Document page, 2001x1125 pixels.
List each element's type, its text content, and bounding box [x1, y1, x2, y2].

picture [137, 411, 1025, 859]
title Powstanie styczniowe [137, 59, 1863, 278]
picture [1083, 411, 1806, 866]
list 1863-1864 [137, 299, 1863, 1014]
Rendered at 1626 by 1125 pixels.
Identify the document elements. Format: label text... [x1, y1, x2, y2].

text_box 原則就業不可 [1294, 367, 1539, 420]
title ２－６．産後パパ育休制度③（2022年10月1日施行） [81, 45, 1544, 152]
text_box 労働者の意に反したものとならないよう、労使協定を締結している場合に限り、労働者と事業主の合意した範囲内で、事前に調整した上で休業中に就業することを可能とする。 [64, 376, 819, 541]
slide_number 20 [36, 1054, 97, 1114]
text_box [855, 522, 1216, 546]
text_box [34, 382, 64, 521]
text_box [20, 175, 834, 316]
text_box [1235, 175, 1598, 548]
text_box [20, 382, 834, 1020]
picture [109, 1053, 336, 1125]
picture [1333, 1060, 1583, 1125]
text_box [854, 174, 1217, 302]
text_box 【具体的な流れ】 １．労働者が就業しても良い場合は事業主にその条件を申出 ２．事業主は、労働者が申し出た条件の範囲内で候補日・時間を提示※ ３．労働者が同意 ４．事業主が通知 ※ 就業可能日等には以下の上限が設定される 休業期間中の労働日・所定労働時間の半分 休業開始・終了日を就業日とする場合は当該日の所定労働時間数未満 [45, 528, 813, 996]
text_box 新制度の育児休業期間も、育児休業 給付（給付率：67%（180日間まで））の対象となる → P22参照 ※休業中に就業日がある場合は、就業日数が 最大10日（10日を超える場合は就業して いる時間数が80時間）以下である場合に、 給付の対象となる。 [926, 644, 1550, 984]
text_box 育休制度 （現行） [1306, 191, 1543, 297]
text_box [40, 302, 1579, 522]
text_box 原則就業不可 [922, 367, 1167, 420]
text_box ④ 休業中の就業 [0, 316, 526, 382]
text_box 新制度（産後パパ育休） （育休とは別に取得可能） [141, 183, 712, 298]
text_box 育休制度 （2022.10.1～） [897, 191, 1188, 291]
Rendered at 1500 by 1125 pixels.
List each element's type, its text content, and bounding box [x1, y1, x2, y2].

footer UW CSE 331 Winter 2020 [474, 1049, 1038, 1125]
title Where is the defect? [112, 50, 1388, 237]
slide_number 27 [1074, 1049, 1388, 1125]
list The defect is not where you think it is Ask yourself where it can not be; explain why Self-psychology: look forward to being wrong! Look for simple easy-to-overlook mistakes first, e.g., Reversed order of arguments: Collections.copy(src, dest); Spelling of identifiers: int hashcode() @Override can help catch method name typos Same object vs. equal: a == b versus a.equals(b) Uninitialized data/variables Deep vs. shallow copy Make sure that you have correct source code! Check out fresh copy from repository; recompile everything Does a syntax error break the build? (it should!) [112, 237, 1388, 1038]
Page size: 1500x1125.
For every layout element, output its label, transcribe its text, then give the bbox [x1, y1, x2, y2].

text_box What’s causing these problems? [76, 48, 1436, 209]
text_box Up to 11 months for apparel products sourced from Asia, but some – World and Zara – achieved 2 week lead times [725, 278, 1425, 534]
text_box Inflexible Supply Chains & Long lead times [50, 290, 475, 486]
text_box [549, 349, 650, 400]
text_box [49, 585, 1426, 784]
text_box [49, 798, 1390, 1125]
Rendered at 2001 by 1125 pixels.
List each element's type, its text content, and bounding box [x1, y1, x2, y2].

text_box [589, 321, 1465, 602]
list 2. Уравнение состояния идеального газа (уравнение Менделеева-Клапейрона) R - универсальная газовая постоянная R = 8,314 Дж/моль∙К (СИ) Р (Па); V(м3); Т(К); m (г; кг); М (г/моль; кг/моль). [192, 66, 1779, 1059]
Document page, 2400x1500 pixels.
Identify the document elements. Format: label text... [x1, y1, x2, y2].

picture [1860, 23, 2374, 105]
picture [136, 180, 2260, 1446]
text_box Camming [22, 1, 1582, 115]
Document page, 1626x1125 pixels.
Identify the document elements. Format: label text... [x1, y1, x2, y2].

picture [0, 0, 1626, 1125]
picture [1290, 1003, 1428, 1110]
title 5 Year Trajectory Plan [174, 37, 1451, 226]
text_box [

[EXERCISE INSTRUCTIONS]:
Count the lines of the material that contain the word "Rendered" and state the resulting number without further remark.

[ANSWER SPACE]:
3